UPDATE, with responses to Melania Trump’s speech: Jayne Houdyshell said last night that she didn’t mind missing Melania Trump’s live speech at the Republican National Convention, which conflicted with the New York Civil Liberties Union’s summer fundraiser. “Theater people are my peeps, and I don’t know a single Trump supporter,” Houdyshell said at NYU minutes before the benefit. Actors’ objection to Trump: “We know acting when we see it.”
Houdyshell knows acting better than most, as she won a Tony Award last month for her role in the Stephen Karam drama The Humans. “I never heard Donald Trump say anything that rang true to me,” Houdyshell continued. “His thoughts and beliefs seem to change moment to moment, depending on who he is talking to.”
Celia Keenan-Bolger’s circle is so lacking in Trump fans that when the actress encountered a man in the subway wearing a baseball cap with Trump’s campaign slogan, “Make America Great Again,” she admired his courage, she said in an interview. “You have a lot of balls, dude, wearing that in New York City,” she recalled thinking. “You must not be from here.” Keenan-Bolger, who mobilized Broadway actors and fans for President Obama’s re-election, said she will support the Democratic nominee, although Hillary Clinton wasn’t her initial choice. “I was a Bernie supporter.”
This afternoon, New York Civil Liberties Union Executive Director Donna Lieberman likened Melania Trump’s speech, which included phrases and lines from Michelle Obama’s 2008 Democratic convention address, to a high school caper. “Somebody thought they could get away with it,” Lieberman said in a phone interview. “But presidential politics is the big time.” Susan Blackwell, a writer and performer who hosted the benefit, said if the prospective first lady were a student in an academic setting, she’d face consequences. “As a writer and teacher of writing, I know that is possible to unwittingly ‘borrow’ from others,” Blackwell said in a text message today. “But when you compare the two speeches, it’s clear that there are verbatim passages that have been lifted.”
Blackwell said she found it interesting that whoever wrote the speech turned to Michelle Obama and not a Republican candidate’s wife. “It’s fun to think that they were aiming to steal from the best, but actually I think they were lazier than that,” Blackwell said. “Perhaps they just googled ‘Candidate wife National Convention speech’ and went with the first thing that caught their eye.” The Trump campaign hasn’t explained the similarities.
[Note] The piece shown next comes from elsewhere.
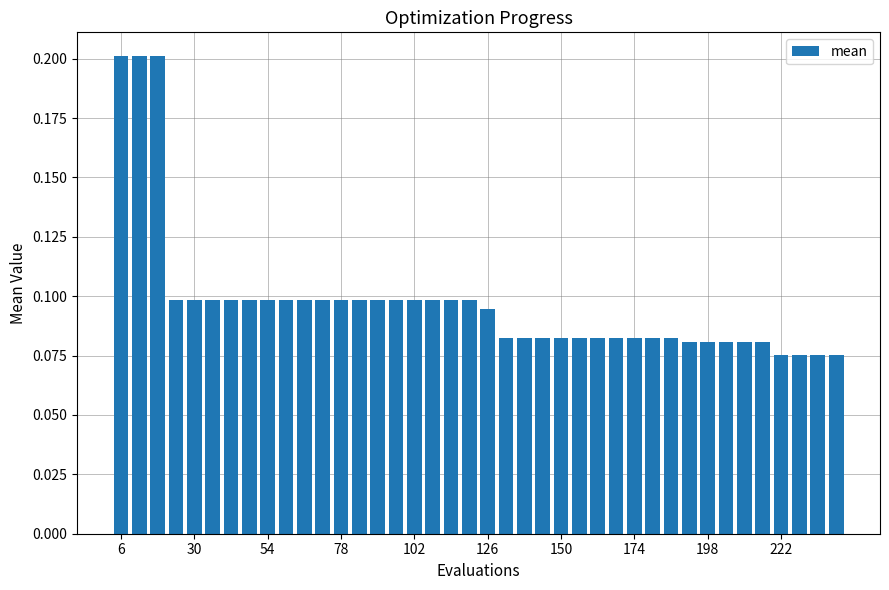

What is the sum of all values?

3.9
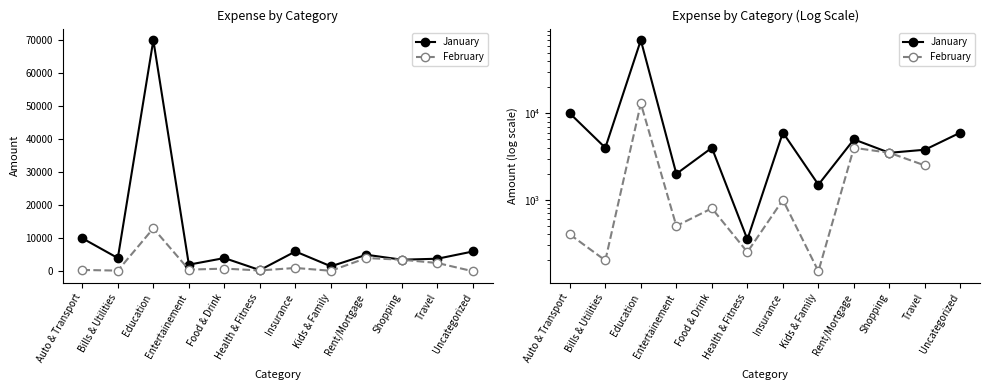

How many data points in January are above 4000?

5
Last night, Lieberman opened the show, Broadway Stands Up for Freedom, by donning a Trump cap and appropriating his bluster. “I just love the First Amendment,” she said in her best Trump accent, getting laughs. “It’s such a major amendment.” Also: “We’re going to build a wall. A wall of separation between church and state.”
Once Lieberman discarded the Trump hat, the evening got down to the business of inspirational and educational song, dance and talk. Houdyshell read an award-winning essay by a Muslim girl at a New York City public school about the discrimination and hostility she encounters locally. Keenan-Bolger with Todd Buonopane sang William’s Doll, a 1974 song by Sheldon Harnick and Mary Rodgers, about a boy who plays with a doll instead of masculine toys. Director Liesl Tommy vividly recounted her tense but successful battle to do color-blind casting for a stage version of Frozen at Disneyland. And Erich Bergen (CBS’s Madam Secretary) , who attended the Catskills summer camp Stagedoor Manor with Lieberman’s daughter, Liana Stampur, performed a duet of Ain’t No Mountain High Enough with another Stagedoor alum, Kate Ferber. He also sang an excerpt of Burt Bacharach and Hal David’s What the World Needs Now is Love, a song used for fundraising for victims of the June 12 Orlando mass shooting.
Bergen, who exuded a Hugh Jackman-like charm, was a winner with this crowd. Trump — less so.